再び横になる。しばらくして、ゆっくりと立つ、を何度も試みるがまた横になる。

●4時
ようやく訪れた看護師さんが、私がベットで座ってみているのを驚き、尿の管をぬいて立つ練習に手を貸してくれる。
ふらふらで立ち上がれない。3度目にようやく成功、吐き気を我慢して1歩、2歩と歩いて…。

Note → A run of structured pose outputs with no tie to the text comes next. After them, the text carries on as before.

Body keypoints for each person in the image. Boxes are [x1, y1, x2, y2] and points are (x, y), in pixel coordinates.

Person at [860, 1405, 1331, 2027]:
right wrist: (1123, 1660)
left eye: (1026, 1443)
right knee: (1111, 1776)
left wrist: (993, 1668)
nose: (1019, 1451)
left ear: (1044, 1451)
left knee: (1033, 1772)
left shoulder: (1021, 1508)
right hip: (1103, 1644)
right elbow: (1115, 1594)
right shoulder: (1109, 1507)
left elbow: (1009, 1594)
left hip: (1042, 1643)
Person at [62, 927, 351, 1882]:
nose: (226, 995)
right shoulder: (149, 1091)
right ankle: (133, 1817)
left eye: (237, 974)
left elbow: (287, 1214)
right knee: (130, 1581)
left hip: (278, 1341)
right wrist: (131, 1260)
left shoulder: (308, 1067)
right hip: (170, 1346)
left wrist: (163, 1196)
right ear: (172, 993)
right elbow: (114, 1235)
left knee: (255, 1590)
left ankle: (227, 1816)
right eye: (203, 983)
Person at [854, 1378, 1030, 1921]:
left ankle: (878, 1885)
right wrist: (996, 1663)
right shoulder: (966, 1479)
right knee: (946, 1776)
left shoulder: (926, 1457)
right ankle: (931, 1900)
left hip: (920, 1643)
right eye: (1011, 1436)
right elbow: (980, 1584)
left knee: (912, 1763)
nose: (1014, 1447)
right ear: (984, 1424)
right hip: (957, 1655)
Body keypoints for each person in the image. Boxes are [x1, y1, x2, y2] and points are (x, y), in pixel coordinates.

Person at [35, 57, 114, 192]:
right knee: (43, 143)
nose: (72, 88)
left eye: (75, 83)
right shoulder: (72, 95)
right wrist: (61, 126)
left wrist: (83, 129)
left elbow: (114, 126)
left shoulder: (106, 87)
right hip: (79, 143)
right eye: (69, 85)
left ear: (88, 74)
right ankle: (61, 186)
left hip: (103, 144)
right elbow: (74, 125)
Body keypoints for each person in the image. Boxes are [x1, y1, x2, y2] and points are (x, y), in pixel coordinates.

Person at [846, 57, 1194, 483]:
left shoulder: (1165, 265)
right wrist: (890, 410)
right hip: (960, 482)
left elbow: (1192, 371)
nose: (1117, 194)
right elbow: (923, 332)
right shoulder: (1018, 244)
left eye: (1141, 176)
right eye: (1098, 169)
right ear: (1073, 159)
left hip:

看護師さんに連れられて、院内をゆっくり一周手すりに寄りかかりながら、ほんとうにゆっくり左右に肩を揺らして、頼りなげな足取りで歩く。
お腹が45度に曲がっている姿をみて、
「みんなこんな感じです、みんなお腹を抱えて45度の角度で歩かれています」
と看護師さん。
2日前は3分で歩くところを20分くらいかけて、歩行練習。
一周回ると少し気分が良くなった。

●6時
手術後、5分粥を少しずる胃袋に流し込む。
米のニオイ、美味しいとは思わないがなつかしい味。

●7時
食事を6分ほど頂くと、少し気分が落ち着く。
コンコンとノックをして会社を早退した夫が顔を出す。
「もう椅子に座っていていいの?元気じゃないか」と安心した表情で話し、
8時の面会終了前に帰る。

●8時
寝ているより、起きてトイレへ行ったり、椅子に腰掛けているほうが気分がいい。
それで読みかけの本を読み9時前に就寝。一日50時間、と思うほど長い長い一日が終わる。

摘出した子宮筋腫は350gだったという。